At the same time, we are seeing the current external environment shape the way these models are presented. This can be reflected in how companies frame their business model (“what we do”), or in how they describe outputs and outcomes. Sustainability drivers, economic headwinds, or shifts in global markets are increasingly visible within the VCM, showing how external forces flow through to decisions, results and impacts.

Incremental shifts in process

The process of producing annual reports is itself undergoing subtle shifts. It is not a wholesale change, but we are seeing incremental responses to the environment. New team members bring new approaches. Boards are more involved later in the process, leading to more last-minute adjustments as conditions change between first drafts and final sign-off.

The lesson for preparers is to engage stakeholders early to establish the core story, while building flexibility into the process so that late changes can be absorbed without undermining the overall narrative.


Final thought

Annual reporting continues to evolve. Compliance, particularly climate disclosure, remains a dominant driver, but it does not have to define the report. The most effective reports of 2025 are those that combine disclosure with narrative, detail with perspective, regulation with strategy, obligation with opportunity.

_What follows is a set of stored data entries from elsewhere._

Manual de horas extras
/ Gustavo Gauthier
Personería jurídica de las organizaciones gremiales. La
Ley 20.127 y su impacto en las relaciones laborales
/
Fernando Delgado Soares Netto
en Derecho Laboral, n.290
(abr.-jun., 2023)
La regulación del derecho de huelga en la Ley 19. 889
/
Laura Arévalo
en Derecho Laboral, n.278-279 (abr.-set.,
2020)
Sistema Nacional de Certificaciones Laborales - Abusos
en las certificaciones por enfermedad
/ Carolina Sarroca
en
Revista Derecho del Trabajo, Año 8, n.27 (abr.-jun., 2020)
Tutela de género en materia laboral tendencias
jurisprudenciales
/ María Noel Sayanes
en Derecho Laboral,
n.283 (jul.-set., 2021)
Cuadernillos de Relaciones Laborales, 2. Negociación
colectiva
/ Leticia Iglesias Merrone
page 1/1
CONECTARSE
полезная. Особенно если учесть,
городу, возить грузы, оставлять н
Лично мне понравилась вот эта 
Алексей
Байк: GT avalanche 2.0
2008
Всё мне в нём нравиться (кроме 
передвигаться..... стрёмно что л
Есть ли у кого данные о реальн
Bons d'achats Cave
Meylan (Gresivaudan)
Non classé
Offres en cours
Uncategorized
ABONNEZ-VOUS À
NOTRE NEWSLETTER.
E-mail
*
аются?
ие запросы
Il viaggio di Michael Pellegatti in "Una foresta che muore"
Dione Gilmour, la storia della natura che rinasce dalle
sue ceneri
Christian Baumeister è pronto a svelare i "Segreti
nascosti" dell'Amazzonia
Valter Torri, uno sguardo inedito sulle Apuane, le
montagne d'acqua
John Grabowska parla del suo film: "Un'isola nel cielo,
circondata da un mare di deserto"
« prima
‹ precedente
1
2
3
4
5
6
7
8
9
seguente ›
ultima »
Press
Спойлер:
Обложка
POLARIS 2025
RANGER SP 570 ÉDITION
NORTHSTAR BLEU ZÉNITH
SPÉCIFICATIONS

They also remind us that the audience is broader than investors. Annual reports reset perceptions and sustain trust externally, but they also help steer employees — reinforcing strategy, clarifying behaviours, and signalling areas of focus required to respond to changing conditions.

In short, the annual report remains one of the most powerful storytelling tools available to a company. When done well, it informs, reassures, and connects — building confidence across audiences in times of uncertainty and change.